Ask for mercy. Tonight, when you go to bed, before you fall asleep, ask for mercy.
When we are young, we want to live forever, but that forever means staying healthy in body and mind. We are not familiar with God’s waiting rooms, with wheelchairs and walkers, with diapers for adults, with restraints that won’t let people stand up for fear of their falling. We are not familiar with adults having to be fed, one spoon at a time with food ground to a consistency of mush.
Ask for mercy, ask for an easy death or a long life with good health.
We all die. It is only the way of our death that is unknown until it occurs.
My mother is in a nursing home. At eighty-nine, she has macular degeneration and growing deafness. Her world has grown narrow. Her joy is using her walker to traverse the halls, the Friday night Happy Hour when local musicians entertain , the hymn singing. “I like music,” she said to me last week.
Two days ago, her caregiver noticed she her left eye was swollen and red. She arranged for the handyvan totake my mother to the local optometrist. My mother isn’t able to do that for herself. It appeared that there was a cyst in the middle of her eye. My mother’s caregiver arranged for the handyvan to take her to Winnipeg to see a specialist. It wasn’t an emergency but it was urgent. I drove to Winnipeg and met them at the Manitoba Clinic.

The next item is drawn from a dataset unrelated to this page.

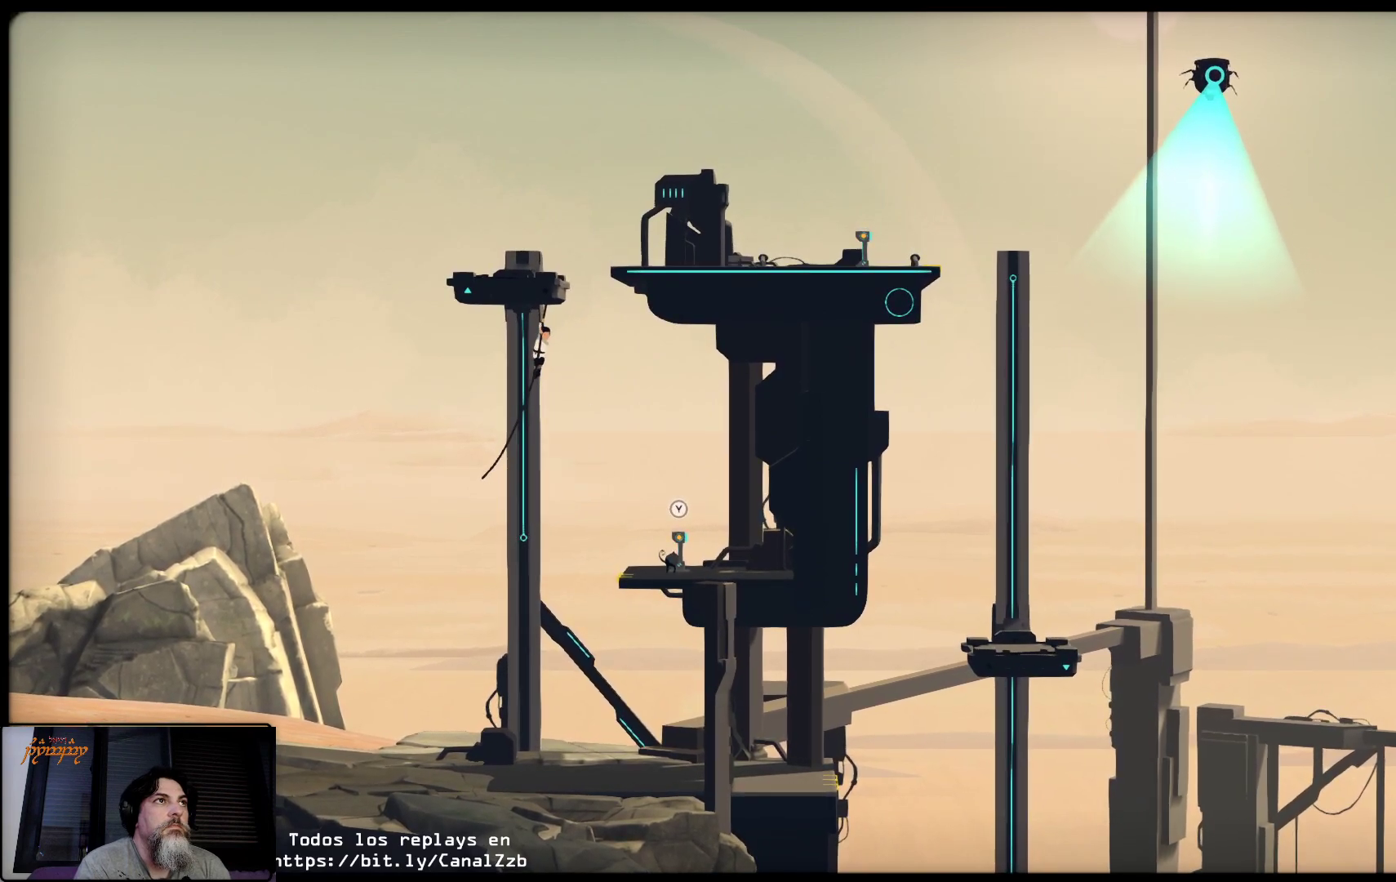
{"buttons": [], "left_stick": "center", "right_stick": "center", "events": [[333, "left_stick", "center"]]}
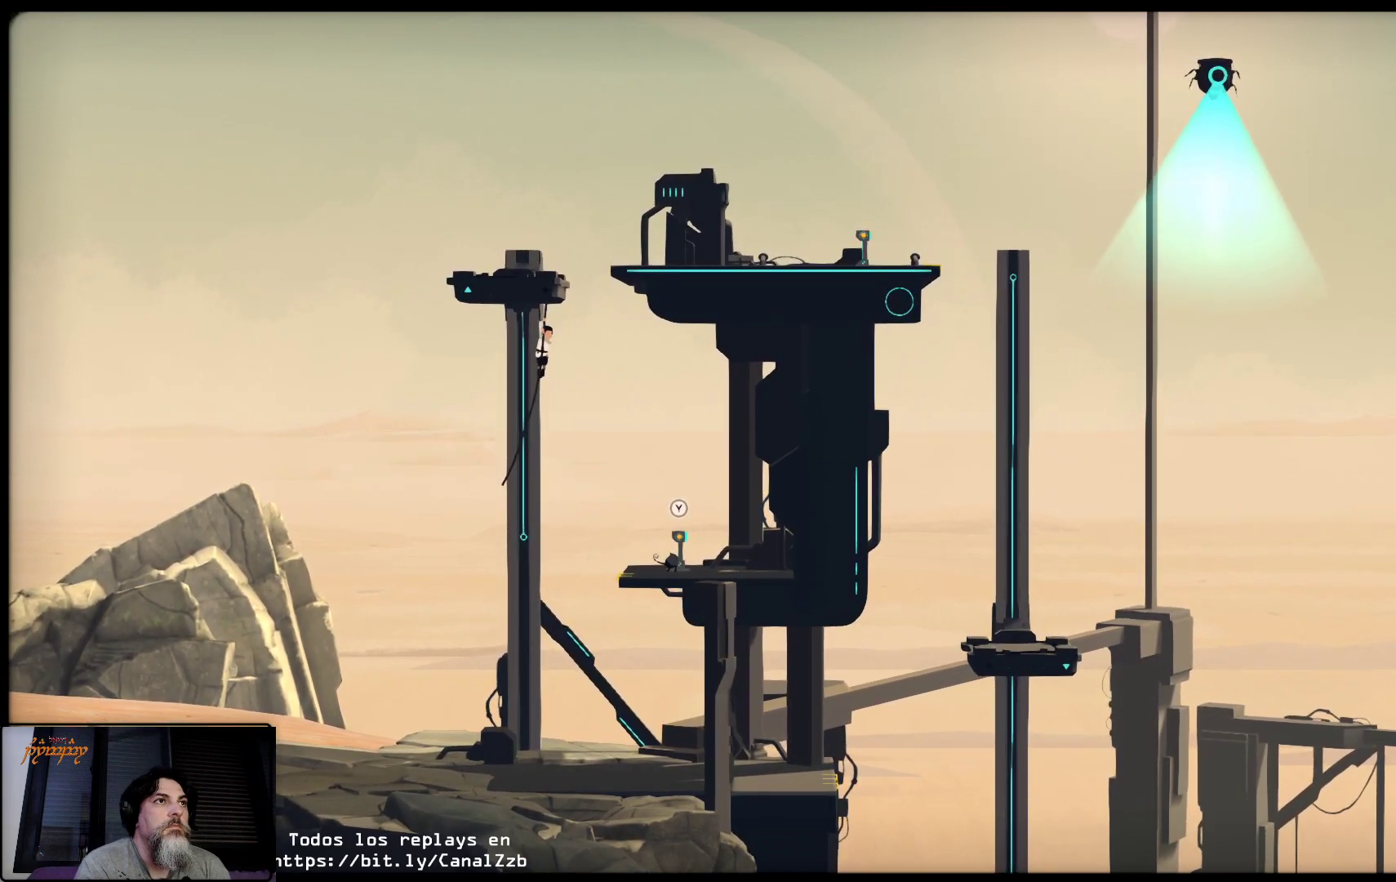
{"buttons": ["A"], "left_stick": "right", "right_stick": "center", "events": [[217, "left_stick", "right"], [317, "A", "down"]]}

It took both of us to manoeuvre my mother’s wheelchair so the specialist could look into her eye. We had to help her sit forward and upright. The diagnosis? She has a viral infection that is the same as that which creates a cold sore. “Never heard of that before,” I said. She has to have drops put in her eye nine times a day for a week, then six times a day for a week, then three times a day for a week. Someone will have to do it for her.
The handyvan and my mother and her caregiver left and I went about my business. Driving my own car, making my own decisions, spending my own money. My mother will be wheeled into Betel. She will probably sit in the lobby with the others who gather there every day. They do not speak to each other but sit and wait in God’s waiting room, close to the doors that lock if they come too close.
Tonight, before you fall asleep, ask for mercy. For an easy death or a long life with good health.